> **TASK BRIEF**:
Output the rows starting with the line that contains "### References" and ending with the line that contains "# Bison-Flex-Calculator", both included, with each line reproduced verbatim.

§

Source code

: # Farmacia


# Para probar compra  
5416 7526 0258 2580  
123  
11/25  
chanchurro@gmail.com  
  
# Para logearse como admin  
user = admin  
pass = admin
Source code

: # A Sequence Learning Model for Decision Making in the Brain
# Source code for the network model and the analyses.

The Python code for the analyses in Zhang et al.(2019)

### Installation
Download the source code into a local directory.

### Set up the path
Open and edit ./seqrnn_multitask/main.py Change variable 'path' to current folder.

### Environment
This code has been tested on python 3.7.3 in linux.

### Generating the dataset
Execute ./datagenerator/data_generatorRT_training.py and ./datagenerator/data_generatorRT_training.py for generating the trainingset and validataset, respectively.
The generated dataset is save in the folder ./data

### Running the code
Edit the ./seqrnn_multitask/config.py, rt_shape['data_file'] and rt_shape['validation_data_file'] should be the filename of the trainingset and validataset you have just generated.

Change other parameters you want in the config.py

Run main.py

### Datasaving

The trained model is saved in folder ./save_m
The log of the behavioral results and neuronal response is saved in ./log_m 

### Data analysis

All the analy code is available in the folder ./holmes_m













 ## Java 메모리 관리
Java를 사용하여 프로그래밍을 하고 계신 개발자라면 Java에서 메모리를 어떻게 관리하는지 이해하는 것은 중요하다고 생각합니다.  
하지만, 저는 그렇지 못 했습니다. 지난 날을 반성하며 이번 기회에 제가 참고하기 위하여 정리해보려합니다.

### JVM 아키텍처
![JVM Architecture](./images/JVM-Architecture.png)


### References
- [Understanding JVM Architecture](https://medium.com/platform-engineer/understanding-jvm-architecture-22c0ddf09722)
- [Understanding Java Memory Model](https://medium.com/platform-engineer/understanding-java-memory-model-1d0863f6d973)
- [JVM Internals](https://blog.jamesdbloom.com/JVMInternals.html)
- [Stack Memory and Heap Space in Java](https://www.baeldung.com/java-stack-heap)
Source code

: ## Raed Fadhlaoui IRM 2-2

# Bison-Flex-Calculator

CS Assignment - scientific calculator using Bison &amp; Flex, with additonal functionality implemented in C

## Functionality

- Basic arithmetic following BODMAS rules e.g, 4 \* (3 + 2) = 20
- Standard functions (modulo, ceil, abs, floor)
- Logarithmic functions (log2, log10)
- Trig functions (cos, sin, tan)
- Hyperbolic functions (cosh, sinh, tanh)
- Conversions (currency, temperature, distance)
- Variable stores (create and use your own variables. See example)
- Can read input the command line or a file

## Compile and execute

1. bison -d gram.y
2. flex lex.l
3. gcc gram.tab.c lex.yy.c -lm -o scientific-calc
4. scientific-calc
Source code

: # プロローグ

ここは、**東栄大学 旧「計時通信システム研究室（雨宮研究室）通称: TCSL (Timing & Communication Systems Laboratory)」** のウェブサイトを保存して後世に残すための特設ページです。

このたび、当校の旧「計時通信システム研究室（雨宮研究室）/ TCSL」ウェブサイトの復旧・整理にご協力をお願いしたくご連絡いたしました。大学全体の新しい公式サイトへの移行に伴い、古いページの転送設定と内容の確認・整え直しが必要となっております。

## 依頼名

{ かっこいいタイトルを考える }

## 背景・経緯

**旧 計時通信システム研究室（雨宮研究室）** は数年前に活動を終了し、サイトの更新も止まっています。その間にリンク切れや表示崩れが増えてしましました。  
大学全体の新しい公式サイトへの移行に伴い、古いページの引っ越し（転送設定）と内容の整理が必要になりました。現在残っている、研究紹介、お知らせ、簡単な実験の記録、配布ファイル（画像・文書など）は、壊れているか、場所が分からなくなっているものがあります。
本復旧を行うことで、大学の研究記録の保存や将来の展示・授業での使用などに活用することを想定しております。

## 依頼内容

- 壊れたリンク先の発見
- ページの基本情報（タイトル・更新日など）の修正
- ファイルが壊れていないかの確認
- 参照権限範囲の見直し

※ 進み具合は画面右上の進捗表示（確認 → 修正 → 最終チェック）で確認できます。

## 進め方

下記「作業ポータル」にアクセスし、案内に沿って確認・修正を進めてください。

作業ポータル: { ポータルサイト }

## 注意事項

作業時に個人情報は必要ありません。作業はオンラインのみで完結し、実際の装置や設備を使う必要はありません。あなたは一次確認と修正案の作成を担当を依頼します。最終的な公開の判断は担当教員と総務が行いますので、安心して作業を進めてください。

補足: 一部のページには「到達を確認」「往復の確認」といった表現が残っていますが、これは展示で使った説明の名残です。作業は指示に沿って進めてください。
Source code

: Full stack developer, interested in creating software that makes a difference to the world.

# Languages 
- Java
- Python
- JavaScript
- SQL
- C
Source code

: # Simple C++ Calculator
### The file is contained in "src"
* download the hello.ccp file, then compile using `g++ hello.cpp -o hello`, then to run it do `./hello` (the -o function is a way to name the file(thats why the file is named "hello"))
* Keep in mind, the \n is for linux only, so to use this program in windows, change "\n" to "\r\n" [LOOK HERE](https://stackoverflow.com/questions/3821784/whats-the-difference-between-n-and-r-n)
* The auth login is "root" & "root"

§

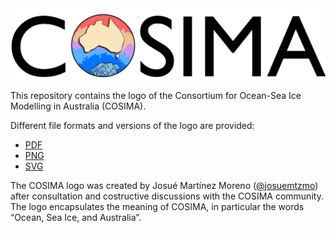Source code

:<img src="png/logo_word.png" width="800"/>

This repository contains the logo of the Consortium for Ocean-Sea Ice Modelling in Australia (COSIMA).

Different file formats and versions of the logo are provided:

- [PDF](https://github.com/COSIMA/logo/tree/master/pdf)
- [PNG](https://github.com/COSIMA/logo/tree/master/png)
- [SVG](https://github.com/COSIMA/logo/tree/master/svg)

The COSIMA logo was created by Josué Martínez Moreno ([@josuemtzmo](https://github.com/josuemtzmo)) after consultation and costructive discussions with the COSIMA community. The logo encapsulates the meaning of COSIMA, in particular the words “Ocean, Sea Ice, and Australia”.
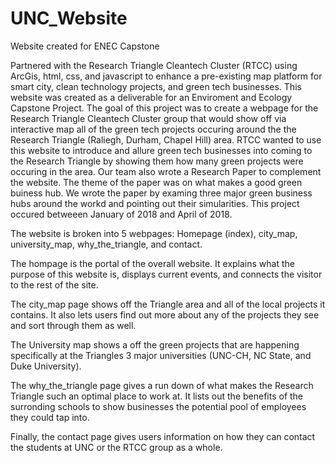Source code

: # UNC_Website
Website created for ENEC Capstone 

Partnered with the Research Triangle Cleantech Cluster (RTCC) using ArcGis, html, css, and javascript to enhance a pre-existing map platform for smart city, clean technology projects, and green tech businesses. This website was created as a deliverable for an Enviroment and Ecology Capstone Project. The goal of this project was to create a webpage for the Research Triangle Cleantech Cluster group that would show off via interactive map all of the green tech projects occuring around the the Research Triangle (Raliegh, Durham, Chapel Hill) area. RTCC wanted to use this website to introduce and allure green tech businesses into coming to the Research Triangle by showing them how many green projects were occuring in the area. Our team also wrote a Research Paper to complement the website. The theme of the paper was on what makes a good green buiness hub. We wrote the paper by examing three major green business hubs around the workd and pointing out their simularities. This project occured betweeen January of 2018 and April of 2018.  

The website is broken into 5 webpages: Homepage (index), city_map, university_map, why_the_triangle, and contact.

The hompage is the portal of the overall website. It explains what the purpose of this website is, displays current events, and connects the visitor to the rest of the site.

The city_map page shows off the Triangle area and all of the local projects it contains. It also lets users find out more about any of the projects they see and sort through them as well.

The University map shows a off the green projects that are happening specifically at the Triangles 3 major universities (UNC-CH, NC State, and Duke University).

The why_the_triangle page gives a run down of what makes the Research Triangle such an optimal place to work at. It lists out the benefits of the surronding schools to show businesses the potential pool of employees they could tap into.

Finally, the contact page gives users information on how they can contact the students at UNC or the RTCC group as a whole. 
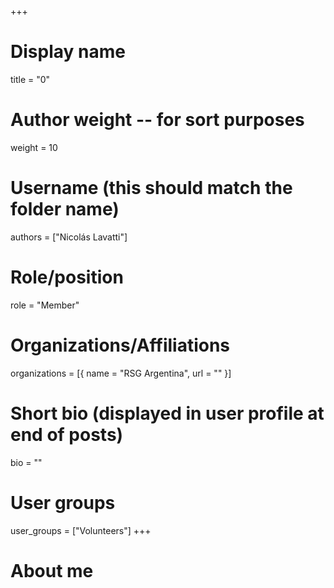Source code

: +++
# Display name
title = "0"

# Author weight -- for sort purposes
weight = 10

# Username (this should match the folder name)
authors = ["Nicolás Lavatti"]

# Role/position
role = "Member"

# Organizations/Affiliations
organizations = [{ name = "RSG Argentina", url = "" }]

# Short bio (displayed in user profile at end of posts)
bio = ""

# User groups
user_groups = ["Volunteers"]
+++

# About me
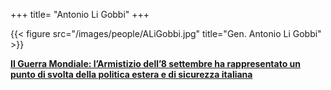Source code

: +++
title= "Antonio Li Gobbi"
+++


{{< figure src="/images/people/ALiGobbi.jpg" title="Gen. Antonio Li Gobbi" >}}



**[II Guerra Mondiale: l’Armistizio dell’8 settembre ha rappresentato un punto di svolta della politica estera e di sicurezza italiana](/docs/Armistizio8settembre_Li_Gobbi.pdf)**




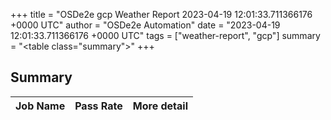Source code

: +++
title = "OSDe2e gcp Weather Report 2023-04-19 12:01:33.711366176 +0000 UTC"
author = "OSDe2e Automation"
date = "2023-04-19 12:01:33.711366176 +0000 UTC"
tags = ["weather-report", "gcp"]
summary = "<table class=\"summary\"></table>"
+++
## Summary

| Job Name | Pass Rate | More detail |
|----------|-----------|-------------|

§

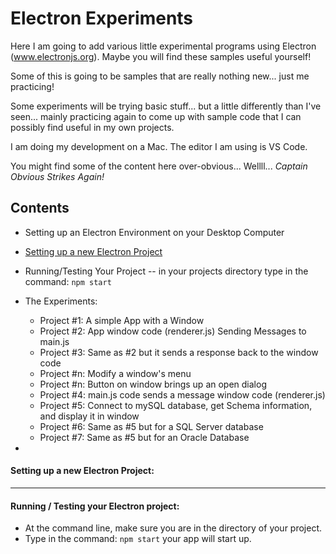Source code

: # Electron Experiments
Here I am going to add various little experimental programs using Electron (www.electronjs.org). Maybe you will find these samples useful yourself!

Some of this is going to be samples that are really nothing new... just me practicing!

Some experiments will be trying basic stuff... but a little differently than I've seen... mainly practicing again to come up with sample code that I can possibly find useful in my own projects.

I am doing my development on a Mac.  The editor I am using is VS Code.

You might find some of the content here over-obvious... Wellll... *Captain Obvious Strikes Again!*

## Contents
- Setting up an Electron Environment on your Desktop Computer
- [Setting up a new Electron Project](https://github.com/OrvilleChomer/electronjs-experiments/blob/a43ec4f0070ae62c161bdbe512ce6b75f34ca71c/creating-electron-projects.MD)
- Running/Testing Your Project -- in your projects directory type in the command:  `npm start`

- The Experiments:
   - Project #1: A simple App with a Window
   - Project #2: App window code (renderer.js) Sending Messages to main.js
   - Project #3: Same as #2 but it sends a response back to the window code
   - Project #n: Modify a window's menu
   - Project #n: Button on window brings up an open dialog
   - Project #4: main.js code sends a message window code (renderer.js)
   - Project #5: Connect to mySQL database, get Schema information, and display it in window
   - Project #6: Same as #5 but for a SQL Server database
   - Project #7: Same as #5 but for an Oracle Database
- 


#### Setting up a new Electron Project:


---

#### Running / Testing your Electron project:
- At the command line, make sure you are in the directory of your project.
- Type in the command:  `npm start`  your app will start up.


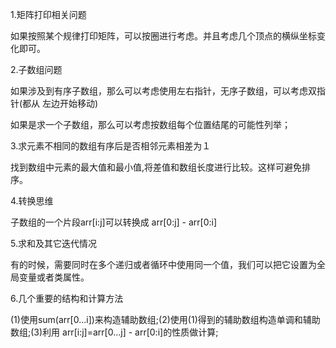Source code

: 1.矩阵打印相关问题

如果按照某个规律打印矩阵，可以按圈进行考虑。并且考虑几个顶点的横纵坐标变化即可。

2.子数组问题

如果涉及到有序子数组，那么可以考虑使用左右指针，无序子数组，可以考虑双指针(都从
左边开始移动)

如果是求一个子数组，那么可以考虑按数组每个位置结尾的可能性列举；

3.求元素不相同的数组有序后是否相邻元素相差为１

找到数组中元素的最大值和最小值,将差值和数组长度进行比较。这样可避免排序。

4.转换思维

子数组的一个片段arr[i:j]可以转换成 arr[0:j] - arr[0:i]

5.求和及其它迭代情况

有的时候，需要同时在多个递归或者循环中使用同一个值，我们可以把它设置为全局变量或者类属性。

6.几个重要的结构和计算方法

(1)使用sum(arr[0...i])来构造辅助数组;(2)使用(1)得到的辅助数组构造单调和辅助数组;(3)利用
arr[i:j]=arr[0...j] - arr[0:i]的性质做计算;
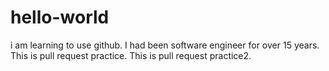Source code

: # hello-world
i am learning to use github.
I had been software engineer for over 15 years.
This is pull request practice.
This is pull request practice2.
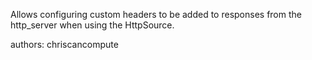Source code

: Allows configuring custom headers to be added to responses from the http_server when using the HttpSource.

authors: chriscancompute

§

> **WORKED SOLUTION**:
### References
- [Understanding JVM Architecture](https://medium.com/platform-engineer/understanding-jvm-architecture-22c0ddf09722)
- [Understanding Java Memory Model](https://medium.com/platform-engineer/understanding-java-memory-model-1d0863f6d973)
- [JVM Internals](https://blog.jamesdbloom.com/JVMInternals.html)
- [Stack Memory and Heap Space in Java](https://www.baeldung.com/java-stack-heap)
Source code

: ## Raed Fadhlaoui IRM 2-2

# Bison-Flex-Calculator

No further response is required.